5

I am given a function rand5() that generates, with a uniform distribution, a random integer in the closed interval [1,5]. How can I use rand5(), and nothing else, to create a function rand7(), which generates integers in [1,7] (again, uniformly distributed) ?


  1. I searched stackoverflow, and found many similar questions, but not exactly like this one.
  2. My initial attempt was rand5() + 0.5*rand5() + 0.5*rand5(). But this won't generate integers from 1 to 7 with uniform probability. Any answers, or links to answers, are very welcome.
Chthonic Project
  • 8,216
  • 1
  • 43
  • 92
  • Additional note: in general, summing up rand5() will not work. As we sum over rand5(), we will begin to deviate from uniform distribution, and start approaching a normal distribution. – Chthonic Project Jul 03 '12 at 05:01
  • 2
    Looks like a duplicate for http://stackoverflow.com/questions/10464360/use-rand5-to-generate-rand7-with-the-same-probability – Mathias Jul 03 '12 at 05:29
  • @Mathias, no, these are not the same question, the one you linked is about being unable to generate pseudo-random numbers using C# – unkulunkulu Jul 03 '12 at 05:39
  • 2
    @unkulunkulu - It's not the same question, but it's the same problem, with a solution. (The question was about a bug in the implementation of the solution; the bug had nothing to do with the correctness of the approach.) – Ted Hopp Jul 03 '12 at 05:43
  • 1
    @TedHopp, what you said doesn't sound like 'a duplicate question' to me. In particular, there is no discussion about the possibility to build an actual algorithm (i.e. one finishing in a finite time). – unkulunkulu Jul 03 '12 at 05:50
  • 1
    @unkulunkulu - Any reasonable rejection sampling process for this problem will have probability 0 of not terminating. With pseudorandom number generation, I think the number of steps will actually be bounded (at least for for most combination of number generators and rejection processes). – Ted Hopp Jul 03 '12 at 06:11
  • @TedHopp so? The questions are not duplicate still. – unkulunkulu Jul 03 '12 at 18:06

4 Answers4

7

Note that a prefect uniform distribution cannot be achieved with a bounded number of draw5() invocations, because for every k: 5^k % 7 != 0 - so you will always have some "spare" elements.

Here is a solution with unbounded number of draw5() uses:

Draw two numbers, x1,x2. There are 5*5=25 possible outcomes for this.

Stored data =
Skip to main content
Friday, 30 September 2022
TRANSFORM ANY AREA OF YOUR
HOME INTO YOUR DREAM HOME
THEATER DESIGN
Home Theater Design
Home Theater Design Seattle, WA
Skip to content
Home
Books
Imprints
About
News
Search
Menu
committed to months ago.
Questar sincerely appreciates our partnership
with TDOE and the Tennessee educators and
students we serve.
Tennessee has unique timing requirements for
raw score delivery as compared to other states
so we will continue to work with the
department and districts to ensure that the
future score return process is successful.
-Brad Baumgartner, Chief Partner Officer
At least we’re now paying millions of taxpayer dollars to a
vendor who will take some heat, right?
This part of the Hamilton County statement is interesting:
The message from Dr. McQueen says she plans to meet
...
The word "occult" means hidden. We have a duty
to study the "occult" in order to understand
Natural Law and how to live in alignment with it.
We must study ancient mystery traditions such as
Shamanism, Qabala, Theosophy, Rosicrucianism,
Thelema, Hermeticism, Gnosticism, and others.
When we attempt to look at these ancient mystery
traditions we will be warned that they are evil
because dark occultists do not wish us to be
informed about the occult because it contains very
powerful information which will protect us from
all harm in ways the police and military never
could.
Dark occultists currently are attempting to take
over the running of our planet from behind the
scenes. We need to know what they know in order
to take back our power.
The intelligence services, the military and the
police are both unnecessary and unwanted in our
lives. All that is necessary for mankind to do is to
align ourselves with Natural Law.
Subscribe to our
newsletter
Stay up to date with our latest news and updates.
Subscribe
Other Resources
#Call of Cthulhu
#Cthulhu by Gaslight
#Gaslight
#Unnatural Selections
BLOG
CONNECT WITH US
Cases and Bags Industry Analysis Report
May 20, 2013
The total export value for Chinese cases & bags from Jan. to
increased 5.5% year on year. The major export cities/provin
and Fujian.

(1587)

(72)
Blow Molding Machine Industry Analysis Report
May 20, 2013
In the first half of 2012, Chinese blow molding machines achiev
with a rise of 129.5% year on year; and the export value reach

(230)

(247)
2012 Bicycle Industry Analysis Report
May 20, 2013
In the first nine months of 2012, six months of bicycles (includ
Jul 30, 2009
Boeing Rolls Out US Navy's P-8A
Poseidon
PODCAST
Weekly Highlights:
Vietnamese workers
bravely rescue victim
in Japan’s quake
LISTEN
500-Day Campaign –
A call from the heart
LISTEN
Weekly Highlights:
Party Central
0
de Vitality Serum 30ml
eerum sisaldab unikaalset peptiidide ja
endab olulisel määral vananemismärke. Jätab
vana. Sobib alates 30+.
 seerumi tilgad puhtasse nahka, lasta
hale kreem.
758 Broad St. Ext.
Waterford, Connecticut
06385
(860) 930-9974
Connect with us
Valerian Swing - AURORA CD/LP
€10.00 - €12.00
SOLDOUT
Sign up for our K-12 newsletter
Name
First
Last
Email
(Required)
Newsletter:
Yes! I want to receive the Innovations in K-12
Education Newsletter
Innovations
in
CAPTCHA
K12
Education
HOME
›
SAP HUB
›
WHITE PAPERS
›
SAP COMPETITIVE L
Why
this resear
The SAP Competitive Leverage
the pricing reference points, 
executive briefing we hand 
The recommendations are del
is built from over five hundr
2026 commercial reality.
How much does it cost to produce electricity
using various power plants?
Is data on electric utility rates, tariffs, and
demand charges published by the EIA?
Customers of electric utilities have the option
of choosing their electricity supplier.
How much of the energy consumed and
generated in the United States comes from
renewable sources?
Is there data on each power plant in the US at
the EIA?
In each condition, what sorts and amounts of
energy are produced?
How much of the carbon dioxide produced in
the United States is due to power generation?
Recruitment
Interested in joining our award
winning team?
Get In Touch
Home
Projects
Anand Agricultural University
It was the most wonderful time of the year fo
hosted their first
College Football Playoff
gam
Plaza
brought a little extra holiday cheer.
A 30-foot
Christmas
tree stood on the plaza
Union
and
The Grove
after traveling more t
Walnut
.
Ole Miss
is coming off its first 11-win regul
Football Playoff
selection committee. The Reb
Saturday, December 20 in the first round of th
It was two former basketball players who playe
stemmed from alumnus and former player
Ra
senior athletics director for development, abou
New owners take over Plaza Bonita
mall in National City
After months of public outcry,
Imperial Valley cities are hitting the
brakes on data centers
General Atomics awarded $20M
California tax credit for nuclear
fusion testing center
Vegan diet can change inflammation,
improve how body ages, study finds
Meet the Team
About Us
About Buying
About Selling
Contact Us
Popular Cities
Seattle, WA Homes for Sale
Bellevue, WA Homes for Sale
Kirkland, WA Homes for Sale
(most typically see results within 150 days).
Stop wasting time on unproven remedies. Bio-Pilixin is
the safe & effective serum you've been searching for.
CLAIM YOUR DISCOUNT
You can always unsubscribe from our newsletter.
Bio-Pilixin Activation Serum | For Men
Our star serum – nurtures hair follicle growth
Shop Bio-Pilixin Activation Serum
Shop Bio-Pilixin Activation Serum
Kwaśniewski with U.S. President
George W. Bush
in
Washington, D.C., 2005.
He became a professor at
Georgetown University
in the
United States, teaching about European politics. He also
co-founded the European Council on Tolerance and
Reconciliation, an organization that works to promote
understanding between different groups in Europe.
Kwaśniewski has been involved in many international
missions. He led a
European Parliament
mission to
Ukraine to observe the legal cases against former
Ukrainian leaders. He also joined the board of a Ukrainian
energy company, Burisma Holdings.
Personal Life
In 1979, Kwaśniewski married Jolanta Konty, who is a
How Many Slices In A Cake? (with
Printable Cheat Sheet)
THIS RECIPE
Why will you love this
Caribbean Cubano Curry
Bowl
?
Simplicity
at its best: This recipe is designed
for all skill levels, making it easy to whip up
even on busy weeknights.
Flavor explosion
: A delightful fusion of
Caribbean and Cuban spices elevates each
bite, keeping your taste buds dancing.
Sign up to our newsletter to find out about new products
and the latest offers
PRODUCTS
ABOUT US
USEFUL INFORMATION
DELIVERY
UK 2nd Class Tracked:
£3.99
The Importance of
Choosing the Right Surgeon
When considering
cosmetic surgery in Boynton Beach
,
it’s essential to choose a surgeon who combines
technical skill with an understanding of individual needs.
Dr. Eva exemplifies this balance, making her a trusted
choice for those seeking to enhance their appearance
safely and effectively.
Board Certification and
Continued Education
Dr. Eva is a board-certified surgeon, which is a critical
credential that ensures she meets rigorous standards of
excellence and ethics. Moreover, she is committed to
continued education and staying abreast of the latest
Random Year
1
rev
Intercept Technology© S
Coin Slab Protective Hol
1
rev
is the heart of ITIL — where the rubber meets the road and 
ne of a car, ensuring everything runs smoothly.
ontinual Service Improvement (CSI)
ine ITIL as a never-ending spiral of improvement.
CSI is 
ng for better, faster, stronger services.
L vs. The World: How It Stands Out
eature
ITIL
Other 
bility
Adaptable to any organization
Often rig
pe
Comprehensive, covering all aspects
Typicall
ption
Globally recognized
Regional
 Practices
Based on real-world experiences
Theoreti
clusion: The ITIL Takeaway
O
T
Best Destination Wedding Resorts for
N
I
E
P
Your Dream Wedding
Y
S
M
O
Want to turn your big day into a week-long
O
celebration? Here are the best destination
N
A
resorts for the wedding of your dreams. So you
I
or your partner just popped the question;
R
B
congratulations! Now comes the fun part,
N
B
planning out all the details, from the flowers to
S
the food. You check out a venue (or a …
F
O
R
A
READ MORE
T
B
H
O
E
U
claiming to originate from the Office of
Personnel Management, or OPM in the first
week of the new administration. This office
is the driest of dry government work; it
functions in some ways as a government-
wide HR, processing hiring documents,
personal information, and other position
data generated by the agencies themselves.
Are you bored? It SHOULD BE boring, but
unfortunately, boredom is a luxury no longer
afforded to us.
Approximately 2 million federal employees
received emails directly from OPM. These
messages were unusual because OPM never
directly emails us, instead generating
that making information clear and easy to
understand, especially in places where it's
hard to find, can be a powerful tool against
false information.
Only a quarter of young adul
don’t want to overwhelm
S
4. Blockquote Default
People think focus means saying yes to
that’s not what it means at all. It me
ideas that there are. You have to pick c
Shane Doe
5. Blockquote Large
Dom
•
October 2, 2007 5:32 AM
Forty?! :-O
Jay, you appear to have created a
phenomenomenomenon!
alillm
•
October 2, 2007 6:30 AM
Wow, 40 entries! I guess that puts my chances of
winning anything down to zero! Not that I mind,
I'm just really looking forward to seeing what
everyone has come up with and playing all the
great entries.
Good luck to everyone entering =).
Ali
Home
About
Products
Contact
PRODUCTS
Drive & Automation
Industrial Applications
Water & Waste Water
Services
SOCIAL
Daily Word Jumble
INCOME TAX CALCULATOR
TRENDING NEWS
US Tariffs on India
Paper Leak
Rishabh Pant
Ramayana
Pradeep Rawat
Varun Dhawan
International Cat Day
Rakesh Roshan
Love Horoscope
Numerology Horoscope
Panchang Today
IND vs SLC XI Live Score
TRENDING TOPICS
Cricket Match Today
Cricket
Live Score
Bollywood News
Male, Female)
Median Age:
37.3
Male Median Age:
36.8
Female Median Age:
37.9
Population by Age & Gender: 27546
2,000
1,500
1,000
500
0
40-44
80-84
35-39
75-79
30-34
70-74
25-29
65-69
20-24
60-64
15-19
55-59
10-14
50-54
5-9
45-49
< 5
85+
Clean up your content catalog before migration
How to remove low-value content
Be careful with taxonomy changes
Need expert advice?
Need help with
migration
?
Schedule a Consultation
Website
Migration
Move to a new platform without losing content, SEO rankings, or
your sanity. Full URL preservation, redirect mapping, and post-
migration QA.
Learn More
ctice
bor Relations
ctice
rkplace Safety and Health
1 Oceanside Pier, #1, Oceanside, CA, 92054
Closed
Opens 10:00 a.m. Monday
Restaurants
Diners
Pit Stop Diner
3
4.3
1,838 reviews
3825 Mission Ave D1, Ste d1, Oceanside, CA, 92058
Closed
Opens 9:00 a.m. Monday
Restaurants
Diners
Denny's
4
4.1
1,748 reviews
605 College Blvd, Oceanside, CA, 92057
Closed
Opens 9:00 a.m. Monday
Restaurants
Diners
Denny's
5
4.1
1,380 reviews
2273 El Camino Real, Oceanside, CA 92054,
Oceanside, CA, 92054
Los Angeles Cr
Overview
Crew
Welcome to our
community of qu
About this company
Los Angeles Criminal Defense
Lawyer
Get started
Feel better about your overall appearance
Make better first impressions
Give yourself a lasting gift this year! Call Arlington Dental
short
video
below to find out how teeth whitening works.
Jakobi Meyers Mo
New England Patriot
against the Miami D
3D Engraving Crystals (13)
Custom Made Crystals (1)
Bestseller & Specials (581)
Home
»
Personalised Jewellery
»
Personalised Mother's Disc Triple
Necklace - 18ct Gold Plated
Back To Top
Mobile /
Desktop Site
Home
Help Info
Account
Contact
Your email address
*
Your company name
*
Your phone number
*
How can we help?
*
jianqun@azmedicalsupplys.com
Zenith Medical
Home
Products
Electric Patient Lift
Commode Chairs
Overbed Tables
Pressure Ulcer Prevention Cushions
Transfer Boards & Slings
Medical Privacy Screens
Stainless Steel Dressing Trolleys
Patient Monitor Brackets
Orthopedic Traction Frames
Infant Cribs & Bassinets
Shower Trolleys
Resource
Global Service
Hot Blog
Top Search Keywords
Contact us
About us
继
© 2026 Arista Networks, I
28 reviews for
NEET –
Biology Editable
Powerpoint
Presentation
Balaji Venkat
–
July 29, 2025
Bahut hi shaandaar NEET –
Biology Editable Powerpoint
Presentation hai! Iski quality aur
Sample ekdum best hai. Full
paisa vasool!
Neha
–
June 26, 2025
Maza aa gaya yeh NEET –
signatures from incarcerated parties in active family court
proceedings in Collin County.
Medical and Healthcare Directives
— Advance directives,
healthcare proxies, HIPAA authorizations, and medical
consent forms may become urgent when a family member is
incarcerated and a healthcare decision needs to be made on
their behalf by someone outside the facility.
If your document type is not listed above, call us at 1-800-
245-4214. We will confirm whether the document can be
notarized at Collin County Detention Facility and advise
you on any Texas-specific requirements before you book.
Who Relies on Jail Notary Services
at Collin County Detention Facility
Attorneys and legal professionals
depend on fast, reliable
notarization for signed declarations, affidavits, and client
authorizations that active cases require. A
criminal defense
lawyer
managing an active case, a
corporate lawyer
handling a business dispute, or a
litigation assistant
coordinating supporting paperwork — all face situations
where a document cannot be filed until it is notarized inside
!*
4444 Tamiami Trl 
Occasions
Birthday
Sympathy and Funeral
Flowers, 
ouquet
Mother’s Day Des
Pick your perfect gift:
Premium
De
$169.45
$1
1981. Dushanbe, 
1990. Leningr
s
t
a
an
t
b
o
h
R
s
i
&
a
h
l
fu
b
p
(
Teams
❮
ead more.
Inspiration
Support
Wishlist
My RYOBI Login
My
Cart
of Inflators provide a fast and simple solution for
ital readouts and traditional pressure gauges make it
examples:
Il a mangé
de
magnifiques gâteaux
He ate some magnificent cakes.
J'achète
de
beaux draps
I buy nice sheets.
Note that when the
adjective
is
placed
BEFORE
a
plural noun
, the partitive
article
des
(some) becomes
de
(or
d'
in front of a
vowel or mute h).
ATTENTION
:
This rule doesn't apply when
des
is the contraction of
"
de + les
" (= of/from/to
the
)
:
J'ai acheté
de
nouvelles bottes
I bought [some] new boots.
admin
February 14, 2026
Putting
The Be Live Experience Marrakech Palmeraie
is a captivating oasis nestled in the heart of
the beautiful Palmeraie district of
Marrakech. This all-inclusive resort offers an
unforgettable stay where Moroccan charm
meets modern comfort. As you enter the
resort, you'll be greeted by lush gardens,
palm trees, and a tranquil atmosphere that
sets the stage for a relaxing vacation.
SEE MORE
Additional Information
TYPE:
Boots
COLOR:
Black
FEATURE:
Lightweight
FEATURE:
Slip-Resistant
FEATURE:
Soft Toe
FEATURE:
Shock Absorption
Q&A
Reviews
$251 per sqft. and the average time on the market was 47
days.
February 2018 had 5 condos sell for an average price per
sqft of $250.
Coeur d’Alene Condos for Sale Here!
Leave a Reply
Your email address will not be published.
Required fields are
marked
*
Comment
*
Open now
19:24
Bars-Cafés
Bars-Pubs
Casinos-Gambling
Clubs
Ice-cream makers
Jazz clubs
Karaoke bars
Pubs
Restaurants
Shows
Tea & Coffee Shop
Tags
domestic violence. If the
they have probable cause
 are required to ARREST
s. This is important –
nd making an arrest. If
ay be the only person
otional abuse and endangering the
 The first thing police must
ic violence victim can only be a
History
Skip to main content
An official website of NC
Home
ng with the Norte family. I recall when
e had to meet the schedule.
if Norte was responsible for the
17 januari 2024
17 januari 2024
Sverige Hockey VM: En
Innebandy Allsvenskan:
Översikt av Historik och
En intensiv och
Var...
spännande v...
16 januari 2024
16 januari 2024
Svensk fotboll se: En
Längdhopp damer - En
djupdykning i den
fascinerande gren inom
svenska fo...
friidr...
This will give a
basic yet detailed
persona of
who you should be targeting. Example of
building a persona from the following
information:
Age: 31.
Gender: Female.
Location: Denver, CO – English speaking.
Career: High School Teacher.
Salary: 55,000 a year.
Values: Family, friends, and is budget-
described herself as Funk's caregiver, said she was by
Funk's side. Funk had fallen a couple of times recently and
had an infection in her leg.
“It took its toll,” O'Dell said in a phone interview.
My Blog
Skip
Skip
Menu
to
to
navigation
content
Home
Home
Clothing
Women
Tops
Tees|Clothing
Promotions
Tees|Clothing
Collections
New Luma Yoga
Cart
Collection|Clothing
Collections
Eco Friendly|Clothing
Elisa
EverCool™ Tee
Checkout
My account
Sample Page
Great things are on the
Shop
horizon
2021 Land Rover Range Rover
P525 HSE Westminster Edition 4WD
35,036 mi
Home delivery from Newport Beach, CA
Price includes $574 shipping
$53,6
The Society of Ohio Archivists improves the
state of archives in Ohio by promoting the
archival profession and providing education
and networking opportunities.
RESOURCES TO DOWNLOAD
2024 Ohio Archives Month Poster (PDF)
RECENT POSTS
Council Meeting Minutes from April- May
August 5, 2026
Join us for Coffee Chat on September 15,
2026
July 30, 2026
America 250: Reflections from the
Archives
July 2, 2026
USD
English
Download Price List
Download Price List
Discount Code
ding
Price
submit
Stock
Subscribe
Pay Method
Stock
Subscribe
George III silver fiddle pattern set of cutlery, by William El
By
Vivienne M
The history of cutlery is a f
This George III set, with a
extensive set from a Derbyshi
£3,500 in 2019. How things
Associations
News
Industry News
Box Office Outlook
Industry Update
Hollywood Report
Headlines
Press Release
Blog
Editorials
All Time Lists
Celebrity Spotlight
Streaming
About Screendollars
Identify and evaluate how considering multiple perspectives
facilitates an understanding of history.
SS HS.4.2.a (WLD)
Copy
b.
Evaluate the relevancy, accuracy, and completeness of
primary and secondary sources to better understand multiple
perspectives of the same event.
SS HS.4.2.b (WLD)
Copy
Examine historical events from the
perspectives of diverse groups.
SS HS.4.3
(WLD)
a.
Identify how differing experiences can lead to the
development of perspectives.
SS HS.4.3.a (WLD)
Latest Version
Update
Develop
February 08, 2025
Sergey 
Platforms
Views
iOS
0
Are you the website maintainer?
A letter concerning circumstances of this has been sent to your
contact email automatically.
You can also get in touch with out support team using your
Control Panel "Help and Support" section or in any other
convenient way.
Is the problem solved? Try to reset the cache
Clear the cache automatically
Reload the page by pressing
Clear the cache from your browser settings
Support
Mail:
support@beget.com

Task instructions =
[1] In the rand5/rand7 thread, list every distinct username that signs one of the comments under the question.
[2] Carry on with the rand5/rand7 thread from the point where it stops.

Answers to the exercises =
[1] Chthonic Project, Mathias, unkulunkulu, Ted Hopp

[2]
Note that 25/7 ~= 3.57. Chose 3*7=21 combinations, such that each combination will be mapped to one number in [1,7], for all other 4 numbers - redraw.

For example:

(1,1),(1,2),(2,1) : 1
(3,1),(1,3),(3,2): 2
(3,3),(1,4),(4,1): 3
(2,4),(4,2)(3,4): 4
(4,3), (4,4), (1,5): 5
(5,1), (2,5), (5,2) : 6
(5,3), (3,5), (4,5) : 7
(5,4),(5,5),(2,3), (2,2) : redraw
unkulunkulu
  • 11,576
  • 2
  • 31
  • 49
amit
  • 175,853
  • 27
  • 231
  • 333
  • we have a possibility to draw infinitely (with a probability of 0) :) Although I think that that is impossible to implement without such a detail :) Oh, you have the proof about impossibility, then clean +1 :) – unkulunkulu Jul 03 '12 at 05:21
  • @unkulunkulu: Read my edit (last sentence) why a perfect uniform distribution cannot be done with bounded number of draw5 ops – amit Jul 03 '12 at 05:22
  • I would suggest you move that sentence to the beginning as this is what author is hoping for (a perfect solution mathematically) – unkulunkulu Jul 03 '12 at 05:24
4

Here's a simple way:

  1. Use rand5() to generate a sequence of three random integers from the set { 1, 2, 4, 5 } (i.e., throw away any 3 that is generated).
  2. If all three numbers are in the set { 1, 2 }, discard the sequence and return to step 1.
  3. For each number in the sequence, map { 1, 2} to 0 and { 4, 5 } to 1. Use these as the three bit values for a 3-bit number. Because the bits cannot all be 0, the number will be in the range [1, 7]. Because each bit is 0 or 1 with equal probability, the distribution over [1, 7] should be uniform.
Ted Hopp
  • 232,168
  • 48
  • 399
  • 521
  • good answer, I wonder how this generalizes if the starting number was y instead of 5 and the target number was x instead of 7... – hackartist Jul 03 '12 at 05:26
  • Like amit's solution, this is not guaranteed to be a finite process. – Ted Hopp Jul 03 '12 at 05:26
  • @hackartist - I think this kind of rejection sampling should be pretty easy to generalize to any pair of ranges. – Ted Hopp Jul 03 '12 at 05:30
  • 1
    @hackartist, and also if all the prime factors of `x` are present in the set of the prime factors of `y`, then there exists a finite process. – unkulunkulu Jul 03 '12 at 05:36
2

ok I had to think about it for a while but it is actually not that hard. Imagine instead of rand5 you had rand2 which either outputs 0 or 1. You can make rand2 our of rand5 by simply doing

rand2() {
    if(rand5() > 2.5) return 1
    else return 0
}

now using rand2 multiple times do a tree to get rand7. For example if you start rand7 can be in [1,2,3,4,5,6,7] after a throw of rand2 which gives 0 you now subset to [1,2,3,4] and after another throw or rand2 which is 1 you subset to [3,4] and a final throw of 1 gives the output of rand7 to be 4. In general this tree trick can work to take a rand2 and map to randx where x is any integer.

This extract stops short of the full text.